___ Dataset entries
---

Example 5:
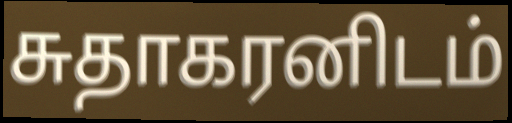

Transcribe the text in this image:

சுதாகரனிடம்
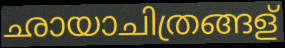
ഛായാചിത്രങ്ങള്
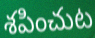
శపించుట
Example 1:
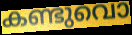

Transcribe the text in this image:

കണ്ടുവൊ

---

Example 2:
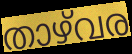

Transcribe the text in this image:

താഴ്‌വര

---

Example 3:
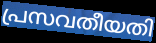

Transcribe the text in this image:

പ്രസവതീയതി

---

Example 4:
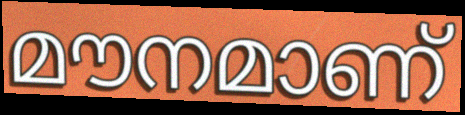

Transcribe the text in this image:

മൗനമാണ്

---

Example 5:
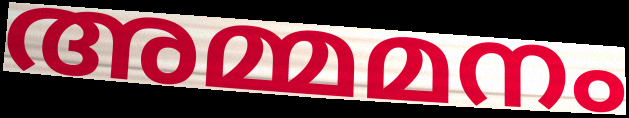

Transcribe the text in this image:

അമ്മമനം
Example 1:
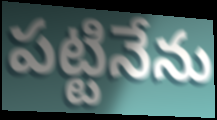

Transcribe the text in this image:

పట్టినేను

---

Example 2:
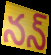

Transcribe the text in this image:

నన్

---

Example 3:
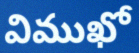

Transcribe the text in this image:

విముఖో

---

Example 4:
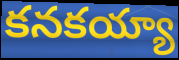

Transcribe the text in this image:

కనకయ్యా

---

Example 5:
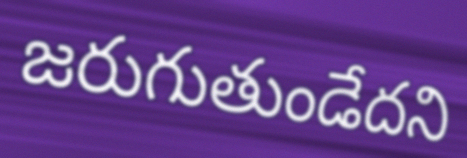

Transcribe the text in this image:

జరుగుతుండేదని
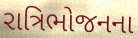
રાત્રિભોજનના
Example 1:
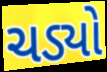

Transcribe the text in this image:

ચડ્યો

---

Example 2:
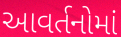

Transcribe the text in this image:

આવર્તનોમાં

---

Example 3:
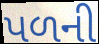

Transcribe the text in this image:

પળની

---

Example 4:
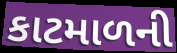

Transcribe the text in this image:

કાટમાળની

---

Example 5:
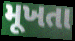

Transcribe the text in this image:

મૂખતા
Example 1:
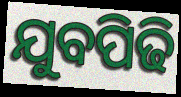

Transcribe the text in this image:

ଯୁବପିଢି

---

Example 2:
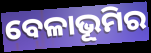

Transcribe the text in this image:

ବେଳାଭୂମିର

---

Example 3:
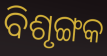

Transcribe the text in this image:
______
▸ Exercise directions
Nothing but an exact copy of the data, without pictures, should be returned.

▸ Exercise result
---

Example 5:

Transcribe the text in this image:

சுதாகரனிடம்
ഛായാചിത്രങ്ങള്
శపించుట
Example 1:

Transcribe the text in this image:

കണ്ടുവൊ

---

Example 2:

Transcribe the text in this image:

താഴ്‌വര

---

Example 3:

Transcribe the text in this image:

പ്രസവതീയതി

---

Example 4:

Transcribe the text in this image:

മൗനമാണ്

---

Example 5:

Transcribe the text in this image:

അമ്മമനം
Example 1:

Transcribe the text in this image:

పట్టినేను

---

Example 2:

Transcribe the text in this image:

నన్

---

Example 3:

Transcribe the text in this image:

విముఖో

---

Example 4:

Transcribe the text in this image:

కనకయ్యా

---

Example 5:

Transcribe the text in this image:

జరుగుతుండేదని
રાત્રિભોજનના
Example 1:

Transcribe the text in this image:

ચડ્યો

---

Example 2:

Transcribe the text in this image:

આવર્તનોમાં

---

Example 3:

Transcribe the text in this image:

પળની

---

Example 4:

Transcribe the text in this image:

કાટમાળની

---

Example 5:

Transcribe the text in this image:

મૂખતા
Example 1:

Transcribe the text in this image:

ଯୁବପିଢି

---

Example 2:

Transcribe the text in this image:

ବେଳାଭୂମିର

---

Example 3:

Transcribe the text in this image:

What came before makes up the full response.